About this Research Topic
New, more cost-effective and efficient water treatment methods must be developed, in addition to the recovery and reuse of resources that come from limited reserves. Both processes are complementary, thus it is natural to combine the two.
For economic reasons, to avoid water scarcity, and to minimize environmental impacts, researchers are combining the need to remove these pollutants from wastewater and to create alternative resource reserves by focusing on separation methodologies that enable the recovery of rare elements and compounds in a purified or usable state. Similarly, less rare materials can be utilized to produce energy or other alternative added value applications, such as soil fertilizers. Techniques that have been employed for this purpose include biological reactors, adsorption, precipitation, ultra and nanofiltration, and electric methods. Thus, the plant design can be repurposed for the valorisation of the wastewater as a rich material. This objective is closely connected with the current approach of circular resource economy, i.e. cradle-to-cradle. Resource recovery can also improve the cost performance of wastewater treatment. Examples of materials that can be recovered with economic and environmental benefit include rare metals, nitrogen and phosphorus macronutrients, biomass and biogas, and organic compounds such as volatile fatty acids or bioplastics.

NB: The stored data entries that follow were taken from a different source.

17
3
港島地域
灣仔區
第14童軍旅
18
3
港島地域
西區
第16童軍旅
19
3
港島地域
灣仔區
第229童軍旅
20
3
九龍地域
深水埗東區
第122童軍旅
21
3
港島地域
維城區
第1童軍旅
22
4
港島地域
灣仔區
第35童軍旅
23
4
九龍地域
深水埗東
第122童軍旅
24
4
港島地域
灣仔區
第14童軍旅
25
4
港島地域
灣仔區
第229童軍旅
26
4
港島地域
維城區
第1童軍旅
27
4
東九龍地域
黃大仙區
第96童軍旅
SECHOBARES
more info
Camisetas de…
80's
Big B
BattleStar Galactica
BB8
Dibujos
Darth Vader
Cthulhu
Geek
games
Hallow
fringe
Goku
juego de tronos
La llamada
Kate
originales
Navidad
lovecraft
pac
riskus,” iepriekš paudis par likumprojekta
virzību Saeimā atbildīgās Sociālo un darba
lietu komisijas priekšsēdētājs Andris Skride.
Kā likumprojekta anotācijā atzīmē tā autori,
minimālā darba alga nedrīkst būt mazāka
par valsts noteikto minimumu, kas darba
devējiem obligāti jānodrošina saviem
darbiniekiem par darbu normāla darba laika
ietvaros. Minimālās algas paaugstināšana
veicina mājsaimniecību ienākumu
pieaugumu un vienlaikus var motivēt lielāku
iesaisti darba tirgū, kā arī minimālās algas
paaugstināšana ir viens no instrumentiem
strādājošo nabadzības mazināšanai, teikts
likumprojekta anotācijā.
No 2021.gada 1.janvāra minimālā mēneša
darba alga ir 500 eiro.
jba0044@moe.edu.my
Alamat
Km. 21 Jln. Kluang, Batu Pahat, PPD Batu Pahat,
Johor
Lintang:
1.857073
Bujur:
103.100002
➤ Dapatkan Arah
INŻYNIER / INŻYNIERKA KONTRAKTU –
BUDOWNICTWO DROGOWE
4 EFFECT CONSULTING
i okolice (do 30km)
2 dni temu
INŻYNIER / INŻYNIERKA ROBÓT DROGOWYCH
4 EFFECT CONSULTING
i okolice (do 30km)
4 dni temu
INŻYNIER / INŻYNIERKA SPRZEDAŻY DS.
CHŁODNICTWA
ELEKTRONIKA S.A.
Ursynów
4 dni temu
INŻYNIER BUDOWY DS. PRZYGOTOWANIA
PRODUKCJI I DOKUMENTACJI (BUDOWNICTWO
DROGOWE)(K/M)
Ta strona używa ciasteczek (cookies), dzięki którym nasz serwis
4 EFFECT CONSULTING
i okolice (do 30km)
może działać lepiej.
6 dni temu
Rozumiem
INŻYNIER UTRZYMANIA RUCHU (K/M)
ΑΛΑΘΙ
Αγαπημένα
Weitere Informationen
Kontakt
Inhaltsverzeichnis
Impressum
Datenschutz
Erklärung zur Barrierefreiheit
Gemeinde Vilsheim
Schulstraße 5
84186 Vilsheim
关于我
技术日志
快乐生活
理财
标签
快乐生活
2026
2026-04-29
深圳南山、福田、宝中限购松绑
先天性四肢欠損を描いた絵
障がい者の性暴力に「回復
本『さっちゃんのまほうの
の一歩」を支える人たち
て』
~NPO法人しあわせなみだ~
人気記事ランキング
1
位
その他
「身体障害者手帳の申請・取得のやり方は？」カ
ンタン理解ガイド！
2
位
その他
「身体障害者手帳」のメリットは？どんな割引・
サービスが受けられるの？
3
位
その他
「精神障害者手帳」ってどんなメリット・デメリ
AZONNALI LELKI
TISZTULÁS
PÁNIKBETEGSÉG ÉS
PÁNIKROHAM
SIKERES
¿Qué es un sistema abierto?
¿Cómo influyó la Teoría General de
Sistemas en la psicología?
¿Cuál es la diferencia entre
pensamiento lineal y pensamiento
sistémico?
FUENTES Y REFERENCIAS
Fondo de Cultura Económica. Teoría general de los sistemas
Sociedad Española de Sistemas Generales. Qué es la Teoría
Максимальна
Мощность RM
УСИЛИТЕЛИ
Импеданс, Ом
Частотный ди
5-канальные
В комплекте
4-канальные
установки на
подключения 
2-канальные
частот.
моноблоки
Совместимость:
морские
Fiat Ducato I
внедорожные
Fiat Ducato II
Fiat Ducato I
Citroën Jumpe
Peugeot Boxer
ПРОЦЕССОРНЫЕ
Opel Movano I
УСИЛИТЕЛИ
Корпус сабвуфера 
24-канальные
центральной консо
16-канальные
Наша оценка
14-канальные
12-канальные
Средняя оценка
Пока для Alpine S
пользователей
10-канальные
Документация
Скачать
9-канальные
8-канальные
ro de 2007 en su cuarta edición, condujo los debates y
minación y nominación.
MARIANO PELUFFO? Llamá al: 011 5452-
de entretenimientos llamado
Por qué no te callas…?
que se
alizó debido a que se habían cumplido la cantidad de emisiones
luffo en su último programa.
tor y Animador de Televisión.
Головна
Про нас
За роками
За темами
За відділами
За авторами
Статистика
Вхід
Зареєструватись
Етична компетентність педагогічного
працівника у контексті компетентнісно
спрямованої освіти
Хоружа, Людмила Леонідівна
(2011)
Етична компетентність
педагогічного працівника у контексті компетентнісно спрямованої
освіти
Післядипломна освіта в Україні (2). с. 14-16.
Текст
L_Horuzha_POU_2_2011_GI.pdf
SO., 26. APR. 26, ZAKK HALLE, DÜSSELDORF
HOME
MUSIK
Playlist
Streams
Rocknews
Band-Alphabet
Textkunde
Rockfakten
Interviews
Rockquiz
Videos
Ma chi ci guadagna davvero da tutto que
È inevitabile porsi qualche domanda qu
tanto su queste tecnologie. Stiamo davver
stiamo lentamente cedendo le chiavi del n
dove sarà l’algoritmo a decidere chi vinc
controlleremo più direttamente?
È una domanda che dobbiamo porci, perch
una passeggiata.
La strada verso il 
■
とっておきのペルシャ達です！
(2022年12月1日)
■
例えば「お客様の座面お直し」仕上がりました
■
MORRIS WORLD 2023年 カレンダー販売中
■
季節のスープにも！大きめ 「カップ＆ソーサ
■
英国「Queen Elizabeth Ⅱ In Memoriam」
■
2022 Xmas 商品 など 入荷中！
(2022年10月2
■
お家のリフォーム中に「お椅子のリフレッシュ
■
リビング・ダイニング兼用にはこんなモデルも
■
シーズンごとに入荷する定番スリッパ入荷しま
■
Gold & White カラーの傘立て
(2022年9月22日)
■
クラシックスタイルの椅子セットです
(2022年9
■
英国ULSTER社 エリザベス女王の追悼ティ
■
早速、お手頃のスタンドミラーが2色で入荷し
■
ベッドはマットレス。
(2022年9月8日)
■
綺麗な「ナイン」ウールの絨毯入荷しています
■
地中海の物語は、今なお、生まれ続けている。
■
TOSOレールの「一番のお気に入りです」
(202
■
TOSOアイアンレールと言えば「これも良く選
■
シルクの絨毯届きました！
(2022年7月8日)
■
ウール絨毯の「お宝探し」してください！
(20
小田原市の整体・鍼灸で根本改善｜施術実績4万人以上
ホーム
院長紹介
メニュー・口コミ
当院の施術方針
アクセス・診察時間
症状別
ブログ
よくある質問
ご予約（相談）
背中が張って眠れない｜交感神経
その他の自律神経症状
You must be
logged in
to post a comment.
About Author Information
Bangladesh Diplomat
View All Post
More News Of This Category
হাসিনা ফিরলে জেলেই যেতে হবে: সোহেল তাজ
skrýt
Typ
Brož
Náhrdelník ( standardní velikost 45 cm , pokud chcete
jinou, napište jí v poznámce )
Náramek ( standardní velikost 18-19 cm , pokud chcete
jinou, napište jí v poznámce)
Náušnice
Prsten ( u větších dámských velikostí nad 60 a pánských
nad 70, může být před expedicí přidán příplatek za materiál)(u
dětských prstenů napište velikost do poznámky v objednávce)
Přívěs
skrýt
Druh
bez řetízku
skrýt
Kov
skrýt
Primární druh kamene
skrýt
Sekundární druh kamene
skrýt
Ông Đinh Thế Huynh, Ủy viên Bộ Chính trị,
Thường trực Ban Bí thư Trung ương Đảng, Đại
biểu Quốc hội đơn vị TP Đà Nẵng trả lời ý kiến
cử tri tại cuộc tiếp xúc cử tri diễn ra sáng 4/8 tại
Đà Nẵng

This Research Topic welcomes publications (both original research and review papers) in the following topics:
• Innovative exploratory technologies for resource recovery from wastewater
• Optimization and technical improvement of current resource recovery techniques
• Application of methodologies in different scenarios and matrices, in view of demonstrating practical feasibility
• Evaluation of lab, pilot or commercial scale resource recovery systems
• Use of assessment tools such as energy flow analysis, cost-benefit analysis, or life-cycle analysis for technology performance and comparison
• Improvements in efficiency and cost of current technologies
The focus of the manuscripts may be a specific pollutant, material or technique, or the assessment of a complete wastewater treatment plant, including several material flows.
Keywords: energy, resource recovery, circular economy, wastewater, valorisation
Important Note: All contributions to this Research Topic must be within the scope of the section and journal to which they are submitted, as defined in their mission statements. Frontiers reserves the right to guide an out-of-scope manuscript to a more suitable section or journal at any stage of peer review.